RECORDED DATA
§ §

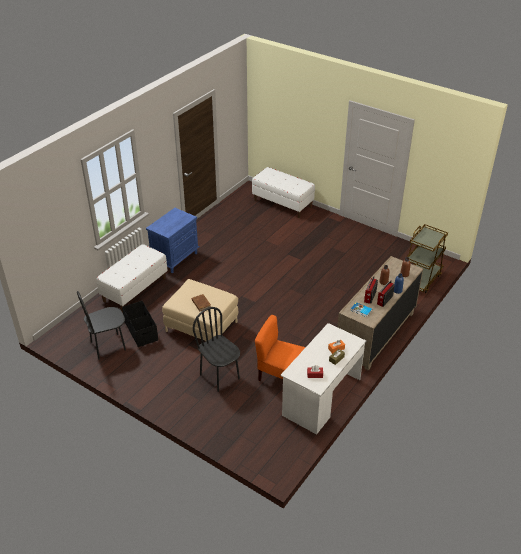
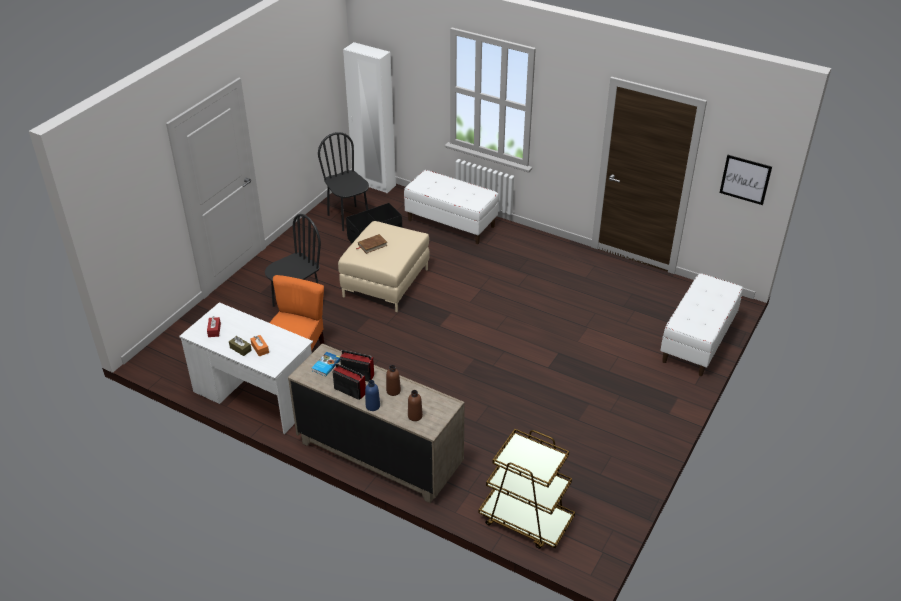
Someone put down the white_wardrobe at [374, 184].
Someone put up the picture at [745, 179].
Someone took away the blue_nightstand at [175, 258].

§ §

WORK TASK
The listing above is to be retyped exactly, with all pictures left out.

SOLUTION TO THIS EXERCISE
Someone put down the white_wardrobe at [374, 184].
Someone put up the picture at [745, 179].
Someone took away the blue_nightstand at [175, 258].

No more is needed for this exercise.